* _Task to carry out_
Output every entry below exactly, without its pictures.

(Saved data entries)
⁂

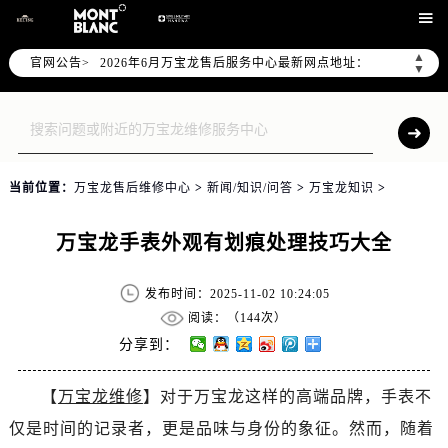
2026年6月万宝龙中国区售后服务网络优化升级公告

2026年6月万宝龙全国官方售后客户服务热线：400-609-9509
▲
官网公告>
2026年6月万宝龙售后服务中心最新网点地址：
▼
北京市东城区东长安街1号东方广场写字楼W3座6层602室（需提前预约）
北京市朝阳区建国门外大街甲6号华熙国际中心写字楼D座11层1102室（需提前预约）
天津市和平区赤峰道136号天津国际金融中心写字楼26层2603室（需提前预约）
上海市徐汇区虹桥路3号港汇中心写字楼2座37层3705室（需提前预约）
当前位置：
万宝龙售后维修中心
>
新闻/知识/问答
>
万宝龙知识
>
上海市黄浦区南京东路299号宏伊国际广场写字楼8层806室（需提前预约）
南京市秦淮区中山南路1号（新街口）南京中心写字楼22层C1-1室（需提前预约）
万宝龙手表外观有划痕处理技巧大全
常州市新北区龙锦路1590号现代传媒中心写字楼5号楼10层1008室（需提前预约）
徐州市鼓楼区淮海东路29号苏宁广场IFC国际金融中心写字楼35层3508室（需提前预约）
发布时间：2025-11-02 10:24:05
扬州市邗江区国展路29号星耀天地写字楼1号楼18层1803室（需提前预约）
阅读：（
144次）
盐城市盐都区世纪大道5号盐城金融城写字楼1号楼16层1604室（需提前预约）
分享到：
泰州市海陵区永定东路399号置地商务中心东塔写字楼（华润万象城）17层1706室（需提前预约）
【
万宝龙维修
】对于万宝龙这样的高端品牌，手表不
宁波市江北区大闸南路500号来福士广场办公楼20层2009室（需提前预约）
仅是时间的记录者，更是品味与身份的象征。然而，随着
杭州市上城区钱江路1366号华润大厦写字楼A座5层503-5室（需提前预约）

⁂

* _Exercise result_
2026年6月万宝龙中国区售后服务网络优化升级公告

2026年6月万宝龙全国官方售后客户服务热线：400-609-9509
▲
官网公告>
2026年6月万宝龙售后服务中心最新网点地址：
▼
北京市东城区东长安街1号东方广场写字楼W3座6层602室（需提前预约）
北京市朝阳区建国门外大街甲6号华熙国际中心写字楼D座11层1102室（需提前预约）
天津市和平区赤峰道136号天津国际金融中心写字楼26层2603室（需提前预约）
上海市徐汇区虹桥路3号港汇中心写字楼2座37层3705室（需提前预约）
当前位置：
万宝龙售后维修中心
>
新闻/知识/问答
>
万宝龙知识
>
上海市黄浦区南京东路299号宏伊国际广场写字楼8层806室（需提前预约）
南京市秦淮区中山南路1号（新街口）南京中心写字楼22层C1-1室（需提前预约）
万宝龙手表外观有划痕处理技巧大全
常州市新北区龙锦路1590号现代传媒中心写字楼5号楼10层1008室（需提前预约）
徐州市鼓楼区淮海东路29号苏宁广场IFC国际金融中心写字楼35层3508室（需提前预约）
发布时间：2025-11-02 10:24:05
扬州市邗江区国展路29号星耀天地写字楼1号楼18层1803室（需提前预约）
阅读：（
144次）
盐城市盐都区世纪大道5号盐城金融城写字楼1号楼16层1604室（需提前预约）
分享到：
泰州市海陵区永定东路399号置地商务中心东塔写字楼（华润万象城）17层1706室（需提前预约）
【
万宝龙维修
】对于万宝龙这样的高端品牌，手表不
宁波市江北区大闸南路500号来福士广场办公楼20层2009室（需提前预约）
仅是时间的记录者，更是品味与身份的象征。然而，随着
杭州市上城区钱江路1366号华润大厦写字楼A座5层503-5室（需提前预约）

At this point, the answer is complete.